(GIVEN INFORMATION begins)

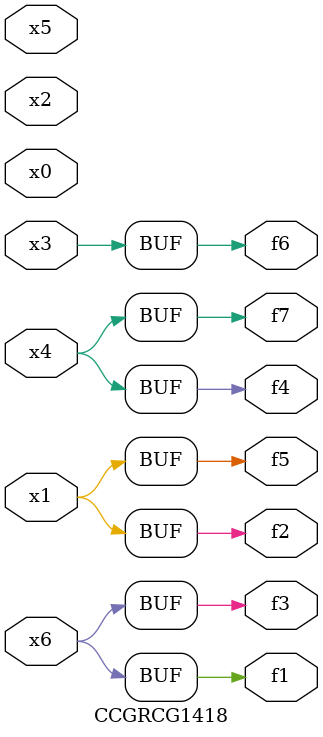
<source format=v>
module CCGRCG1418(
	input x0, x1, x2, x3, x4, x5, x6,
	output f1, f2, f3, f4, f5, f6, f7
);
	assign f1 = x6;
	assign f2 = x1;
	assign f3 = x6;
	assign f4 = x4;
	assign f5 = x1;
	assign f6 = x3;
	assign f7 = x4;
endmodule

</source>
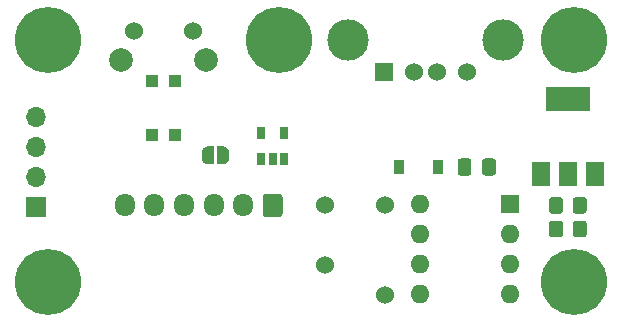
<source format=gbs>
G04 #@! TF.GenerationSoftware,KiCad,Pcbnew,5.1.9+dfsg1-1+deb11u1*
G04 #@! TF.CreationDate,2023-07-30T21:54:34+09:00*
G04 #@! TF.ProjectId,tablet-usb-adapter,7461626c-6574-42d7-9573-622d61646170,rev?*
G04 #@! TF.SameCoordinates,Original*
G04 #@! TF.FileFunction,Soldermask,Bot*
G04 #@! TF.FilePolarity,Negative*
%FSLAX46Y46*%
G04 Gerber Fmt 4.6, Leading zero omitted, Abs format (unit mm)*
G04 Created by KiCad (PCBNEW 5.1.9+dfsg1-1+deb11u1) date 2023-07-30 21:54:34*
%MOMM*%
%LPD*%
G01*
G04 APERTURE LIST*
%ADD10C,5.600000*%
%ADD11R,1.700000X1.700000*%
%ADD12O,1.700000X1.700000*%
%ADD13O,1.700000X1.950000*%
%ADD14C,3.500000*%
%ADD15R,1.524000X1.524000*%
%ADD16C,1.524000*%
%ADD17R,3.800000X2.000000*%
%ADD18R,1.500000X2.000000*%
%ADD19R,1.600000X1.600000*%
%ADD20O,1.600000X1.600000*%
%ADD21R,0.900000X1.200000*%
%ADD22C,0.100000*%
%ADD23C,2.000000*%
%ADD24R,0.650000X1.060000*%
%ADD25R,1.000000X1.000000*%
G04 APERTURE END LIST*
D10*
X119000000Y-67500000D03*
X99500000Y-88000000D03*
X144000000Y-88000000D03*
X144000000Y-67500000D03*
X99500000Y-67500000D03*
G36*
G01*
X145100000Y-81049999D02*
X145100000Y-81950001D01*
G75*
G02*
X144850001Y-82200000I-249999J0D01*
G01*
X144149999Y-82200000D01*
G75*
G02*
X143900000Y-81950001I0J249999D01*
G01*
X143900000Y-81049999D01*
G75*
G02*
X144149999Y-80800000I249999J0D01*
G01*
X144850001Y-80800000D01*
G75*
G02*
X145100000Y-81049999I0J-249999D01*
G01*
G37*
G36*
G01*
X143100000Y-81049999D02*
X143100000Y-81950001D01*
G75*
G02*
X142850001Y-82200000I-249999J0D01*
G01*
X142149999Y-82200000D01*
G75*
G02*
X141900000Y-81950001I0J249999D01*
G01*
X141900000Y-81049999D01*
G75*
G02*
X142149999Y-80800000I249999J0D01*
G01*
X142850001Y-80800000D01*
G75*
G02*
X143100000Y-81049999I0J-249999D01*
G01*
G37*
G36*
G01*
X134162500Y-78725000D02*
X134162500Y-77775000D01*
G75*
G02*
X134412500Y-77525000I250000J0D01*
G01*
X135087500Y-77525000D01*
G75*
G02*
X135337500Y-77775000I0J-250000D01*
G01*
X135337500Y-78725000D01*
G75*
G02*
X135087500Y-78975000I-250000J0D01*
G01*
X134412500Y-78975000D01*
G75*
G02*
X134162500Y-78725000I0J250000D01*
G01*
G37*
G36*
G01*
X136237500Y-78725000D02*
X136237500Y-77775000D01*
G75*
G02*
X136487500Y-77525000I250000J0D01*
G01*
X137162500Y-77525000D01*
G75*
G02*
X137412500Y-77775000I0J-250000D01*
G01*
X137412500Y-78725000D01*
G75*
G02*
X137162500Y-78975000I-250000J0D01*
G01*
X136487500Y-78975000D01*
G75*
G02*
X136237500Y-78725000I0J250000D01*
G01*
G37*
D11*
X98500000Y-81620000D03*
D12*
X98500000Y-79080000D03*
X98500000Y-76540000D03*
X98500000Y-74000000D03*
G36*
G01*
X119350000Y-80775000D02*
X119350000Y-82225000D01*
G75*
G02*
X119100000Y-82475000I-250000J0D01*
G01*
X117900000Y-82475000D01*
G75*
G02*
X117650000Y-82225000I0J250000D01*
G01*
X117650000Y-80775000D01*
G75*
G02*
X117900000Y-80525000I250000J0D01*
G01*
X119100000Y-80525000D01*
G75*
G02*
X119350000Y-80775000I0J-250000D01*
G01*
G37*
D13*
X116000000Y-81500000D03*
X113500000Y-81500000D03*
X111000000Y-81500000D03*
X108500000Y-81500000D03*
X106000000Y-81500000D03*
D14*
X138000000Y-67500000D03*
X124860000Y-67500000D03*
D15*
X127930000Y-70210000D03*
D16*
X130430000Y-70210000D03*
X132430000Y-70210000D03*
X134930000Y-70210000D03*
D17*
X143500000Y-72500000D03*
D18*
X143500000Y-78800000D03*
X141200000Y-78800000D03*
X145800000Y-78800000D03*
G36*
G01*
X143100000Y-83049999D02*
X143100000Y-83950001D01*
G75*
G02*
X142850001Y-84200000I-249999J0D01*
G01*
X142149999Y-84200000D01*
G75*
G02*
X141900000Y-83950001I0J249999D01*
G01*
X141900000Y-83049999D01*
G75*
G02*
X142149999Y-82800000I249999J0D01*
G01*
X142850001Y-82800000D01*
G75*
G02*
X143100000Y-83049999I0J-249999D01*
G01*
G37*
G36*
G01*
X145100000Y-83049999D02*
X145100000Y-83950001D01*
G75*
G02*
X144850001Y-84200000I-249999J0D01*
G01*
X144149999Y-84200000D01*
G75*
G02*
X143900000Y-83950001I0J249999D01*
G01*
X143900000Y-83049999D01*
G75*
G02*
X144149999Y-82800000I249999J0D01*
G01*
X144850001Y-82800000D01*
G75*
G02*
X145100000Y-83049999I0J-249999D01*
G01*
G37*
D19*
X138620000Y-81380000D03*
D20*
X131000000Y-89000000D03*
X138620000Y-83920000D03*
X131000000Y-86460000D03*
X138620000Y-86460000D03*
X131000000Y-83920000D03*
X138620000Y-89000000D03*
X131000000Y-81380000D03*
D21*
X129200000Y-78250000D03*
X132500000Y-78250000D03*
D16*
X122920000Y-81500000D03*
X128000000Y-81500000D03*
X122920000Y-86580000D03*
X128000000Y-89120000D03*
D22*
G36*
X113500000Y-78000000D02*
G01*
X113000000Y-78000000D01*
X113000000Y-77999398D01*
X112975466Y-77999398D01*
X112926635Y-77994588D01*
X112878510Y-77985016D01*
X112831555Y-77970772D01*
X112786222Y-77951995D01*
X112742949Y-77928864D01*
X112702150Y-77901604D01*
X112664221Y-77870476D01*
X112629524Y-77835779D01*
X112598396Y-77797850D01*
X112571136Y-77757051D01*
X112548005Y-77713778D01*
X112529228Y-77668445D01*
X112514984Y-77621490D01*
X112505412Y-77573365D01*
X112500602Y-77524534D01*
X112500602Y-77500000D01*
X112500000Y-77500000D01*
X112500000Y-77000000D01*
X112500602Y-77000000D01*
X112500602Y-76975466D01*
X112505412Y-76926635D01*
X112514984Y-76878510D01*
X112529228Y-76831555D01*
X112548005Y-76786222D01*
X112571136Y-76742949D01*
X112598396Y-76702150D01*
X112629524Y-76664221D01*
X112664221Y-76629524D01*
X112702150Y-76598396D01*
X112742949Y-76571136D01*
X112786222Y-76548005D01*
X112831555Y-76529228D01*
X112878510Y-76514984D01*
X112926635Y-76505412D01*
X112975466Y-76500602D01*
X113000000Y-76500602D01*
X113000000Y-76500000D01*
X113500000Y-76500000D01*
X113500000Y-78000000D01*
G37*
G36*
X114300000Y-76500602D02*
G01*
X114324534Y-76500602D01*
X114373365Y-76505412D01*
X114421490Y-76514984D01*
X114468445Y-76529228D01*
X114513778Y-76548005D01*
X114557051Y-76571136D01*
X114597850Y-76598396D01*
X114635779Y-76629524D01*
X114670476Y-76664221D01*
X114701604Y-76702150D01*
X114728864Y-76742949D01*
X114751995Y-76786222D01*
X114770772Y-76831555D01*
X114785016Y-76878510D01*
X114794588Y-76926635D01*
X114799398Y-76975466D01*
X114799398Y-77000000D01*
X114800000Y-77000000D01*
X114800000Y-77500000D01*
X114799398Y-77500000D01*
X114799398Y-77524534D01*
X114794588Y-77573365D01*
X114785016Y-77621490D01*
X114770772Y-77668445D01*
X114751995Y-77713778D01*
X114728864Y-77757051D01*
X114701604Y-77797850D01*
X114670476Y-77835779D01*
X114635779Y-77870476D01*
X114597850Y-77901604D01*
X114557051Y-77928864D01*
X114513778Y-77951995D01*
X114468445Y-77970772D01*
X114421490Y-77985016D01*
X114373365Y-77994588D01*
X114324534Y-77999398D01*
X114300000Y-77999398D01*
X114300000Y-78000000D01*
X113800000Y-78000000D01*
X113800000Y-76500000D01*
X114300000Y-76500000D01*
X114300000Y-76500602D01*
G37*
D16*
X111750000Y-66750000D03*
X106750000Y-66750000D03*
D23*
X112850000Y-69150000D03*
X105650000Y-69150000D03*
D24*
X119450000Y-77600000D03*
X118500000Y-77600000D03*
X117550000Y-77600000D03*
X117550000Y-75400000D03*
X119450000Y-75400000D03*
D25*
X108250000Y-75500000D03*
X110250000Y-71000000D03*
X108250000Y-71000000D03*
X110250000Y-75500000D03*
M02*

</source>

(GIVEN INFORMATION ends)

- **JOB ITEM**:
Every line of the records above that contains the word "source" should be counted, and only the total given.

- **ANSWER BOX**:
4